Weiter geht es dann sehr idyllisch am Fluss zu den mächtigen Huka Wasserfällen.

Rund 200’000 Liter Wasser stürzen pro Sekunde neun Meter über die mächtige Felswand der Huka-Fälle. Das würde pro Minute fünf olympische Schwimmbecken füllen. Solch ein gewaltiger Wasserfluss erzeugt eine sehr gefährliche Gegenströumg am Grund der Wasserfälle: Eine gefürchtete Wasserwalze. Diese hat sogar die tollkühnsten Flussfahrer davon abgehalten, die Wasserfälle zu befahren. Nur nach den Wasserfällen düdt ein grosses Jetboot mit Besuchern durch das brodelnde Wasser. Vor den Wasserfällen ist der Waikato klar und und spiegelt das Ufer. Nachdem er über die Wasserfälle gestürzt ist, nimmt er eine Menge Luftblasen auf, welche atemberaubende Farben erzeugen und den Wasserfällen seinen Namen gemäss des Maori-Worts für „Schaum“ gegeben hat.
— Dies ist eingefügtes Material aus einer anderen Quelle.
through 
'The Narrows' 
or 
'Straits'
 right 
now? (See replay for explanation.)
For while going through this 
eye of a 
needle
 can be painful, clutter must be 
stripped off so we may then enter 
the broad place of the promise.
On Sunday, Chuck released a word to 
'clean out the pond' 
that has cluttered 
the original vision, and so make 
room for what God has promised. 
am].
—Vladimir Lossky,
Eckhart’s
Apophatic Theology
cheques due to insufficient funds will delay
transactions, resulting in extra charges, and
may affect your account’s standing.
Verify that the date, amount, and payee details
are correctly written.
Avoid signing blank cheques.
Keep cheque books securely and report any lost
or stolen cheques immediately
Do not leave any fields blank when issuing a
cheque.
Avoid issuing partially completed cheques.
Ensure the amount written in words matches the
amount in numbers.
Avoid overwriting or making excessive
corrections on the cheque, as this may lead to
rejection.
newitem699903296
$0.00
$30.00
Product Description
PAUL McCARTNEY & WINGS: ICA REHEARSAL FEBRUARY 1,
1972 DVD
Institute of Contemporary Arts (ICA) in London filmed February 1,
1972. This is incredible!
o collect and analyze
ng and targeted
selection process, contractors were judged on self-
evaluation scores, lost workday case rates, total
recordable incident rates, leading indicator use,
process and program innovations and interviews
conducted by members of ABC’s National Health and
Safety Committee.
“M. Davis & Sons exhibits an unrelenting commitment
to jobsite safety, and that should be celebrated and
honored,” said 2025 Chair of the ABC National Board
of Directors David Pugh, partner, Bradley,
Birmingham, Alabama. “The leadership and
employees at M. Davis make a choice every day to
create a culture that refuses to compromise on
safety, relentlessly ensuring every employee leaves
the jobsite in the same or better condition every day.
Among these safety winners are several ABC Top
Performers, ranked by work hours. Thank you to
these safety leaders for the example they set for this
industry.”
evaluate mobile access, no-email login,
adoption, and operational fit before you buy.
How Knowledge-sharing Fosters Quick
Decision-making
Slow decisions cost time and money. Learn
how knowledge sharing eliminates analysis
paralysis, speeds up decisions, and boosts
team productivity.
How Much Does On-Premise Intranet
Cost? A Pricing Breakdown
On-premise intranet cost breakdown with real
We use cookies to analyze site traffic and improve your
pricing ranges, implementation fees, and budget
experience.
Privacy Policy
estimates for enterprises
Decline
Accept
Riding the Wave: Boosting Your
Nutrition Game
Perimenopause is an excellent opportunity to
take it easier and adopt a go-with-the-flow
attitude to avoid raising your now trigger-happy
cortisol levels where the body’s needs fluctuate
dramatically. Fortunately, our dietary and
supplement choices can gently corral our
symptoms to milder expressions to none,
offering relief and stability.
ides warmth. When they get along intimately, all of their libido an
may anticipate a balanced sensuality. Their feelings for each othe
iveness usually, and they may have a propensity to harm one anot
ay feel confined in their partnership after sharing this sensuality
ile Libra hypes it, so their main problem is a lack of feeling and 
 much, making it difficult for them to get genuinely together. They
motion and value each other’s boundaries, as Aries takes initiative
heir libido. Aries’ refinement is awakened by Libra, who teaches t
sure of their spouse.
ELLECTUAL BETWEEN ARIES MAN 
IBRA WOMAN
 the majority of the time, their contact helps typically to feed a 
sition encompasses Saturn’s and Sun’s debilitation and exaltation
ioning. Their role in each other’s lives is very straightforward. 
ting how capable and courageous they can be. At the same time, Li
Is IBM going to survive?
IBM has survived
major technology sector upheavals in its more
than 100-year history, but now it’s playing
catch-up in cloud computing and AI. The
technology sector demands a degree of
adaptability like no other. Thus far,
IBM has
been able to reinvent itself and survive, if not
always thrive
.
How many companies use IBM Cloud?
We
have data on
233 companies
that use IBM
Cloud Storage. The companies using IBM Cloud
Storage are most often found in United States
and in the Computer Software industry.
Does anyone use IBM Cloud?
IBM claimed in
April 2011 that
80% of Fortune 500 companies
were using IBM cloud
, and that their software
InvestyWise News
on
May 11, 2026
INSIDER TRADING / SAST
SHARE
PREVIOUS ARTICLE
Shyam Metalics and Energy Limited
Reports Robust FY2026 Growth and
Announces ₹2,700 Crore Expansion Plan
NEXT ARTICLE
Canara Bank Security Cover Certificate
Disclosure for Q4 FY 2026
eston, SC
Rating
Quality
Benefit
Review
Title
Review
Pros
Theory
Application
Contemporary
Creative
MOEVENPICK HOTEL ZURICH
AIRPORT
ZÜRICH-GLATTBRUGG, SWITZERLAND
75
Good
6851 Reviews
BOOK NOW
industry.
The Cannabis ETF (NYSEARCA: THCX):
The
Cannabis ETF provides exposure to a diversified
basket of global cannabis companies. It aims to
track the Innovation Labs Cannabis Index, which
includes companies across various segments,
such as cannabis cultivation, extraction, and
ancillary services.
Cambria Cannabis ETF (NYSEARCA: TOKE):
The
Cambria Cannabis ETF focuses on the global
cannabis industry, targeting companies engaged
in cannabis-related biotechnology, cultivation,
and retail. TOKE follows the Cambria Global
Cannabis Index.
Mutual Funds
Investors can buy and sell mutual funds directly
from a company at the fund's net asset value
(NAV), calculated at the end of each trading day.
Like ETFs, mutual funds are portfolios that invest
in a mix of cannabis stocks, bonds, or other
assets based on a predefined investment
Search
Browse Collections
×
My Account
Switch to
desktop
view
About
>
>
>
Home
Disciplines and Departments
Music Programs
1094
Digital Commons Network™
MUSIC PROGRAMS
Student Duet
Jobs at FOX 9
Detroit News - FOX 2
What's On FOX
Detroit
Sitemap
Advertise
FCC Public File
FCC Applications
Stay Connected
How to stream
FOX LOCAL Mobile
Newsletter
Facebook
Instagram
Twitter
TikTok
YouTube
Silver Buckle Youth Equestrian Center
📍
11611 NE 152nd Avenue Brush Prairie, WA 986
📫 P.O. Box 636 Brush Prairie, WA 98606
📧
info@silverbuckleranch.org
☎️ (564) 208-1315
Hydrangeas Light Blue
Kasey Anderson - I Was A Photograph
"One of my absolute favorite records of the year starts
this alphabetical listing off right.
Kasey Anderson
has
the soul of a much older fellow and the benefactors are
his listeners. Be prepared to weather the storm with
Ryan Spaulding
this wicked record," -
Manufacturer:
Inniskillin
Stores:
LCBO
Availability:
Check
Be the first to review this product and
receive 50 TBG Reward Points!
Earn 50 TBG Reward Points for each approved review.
Die Strömung über die Wasserfälle ist so stark, dass die Wanderung von Forellen und einheimischen Fischen wie Aalen verhindert wird. Deshalb leben im Tauposee keine Aale.

Entlang des Flusses stehen mehrere Wasserkraftwerke und ganz in der Nähe noch ein grosses geothermisches Kraftwerk: So generiert dieses Gebiet ökologisch 25% der elektrischen Energie Neuseelands! Im „Abwasser“ des geothermischen Kraftwerks werden Garnelen gezüchtet, welche man selber fangen und kochen kann.

Auf dem Weg bis zur nächstgelegenen Red Bridge und zurück sind wir dann ziemlich die einzigen Wanderer. Nur ein anderes deutsches Paar treffen wir an, welches heute ihre (sehr beliebte) Tageswanderung Tongariro Crossing nicht machen konnte, da die Transfers nicht durchgeführt wurden: Es herrscht heute ein Sturmwind mit über 100km/h in den Vulkanbergen!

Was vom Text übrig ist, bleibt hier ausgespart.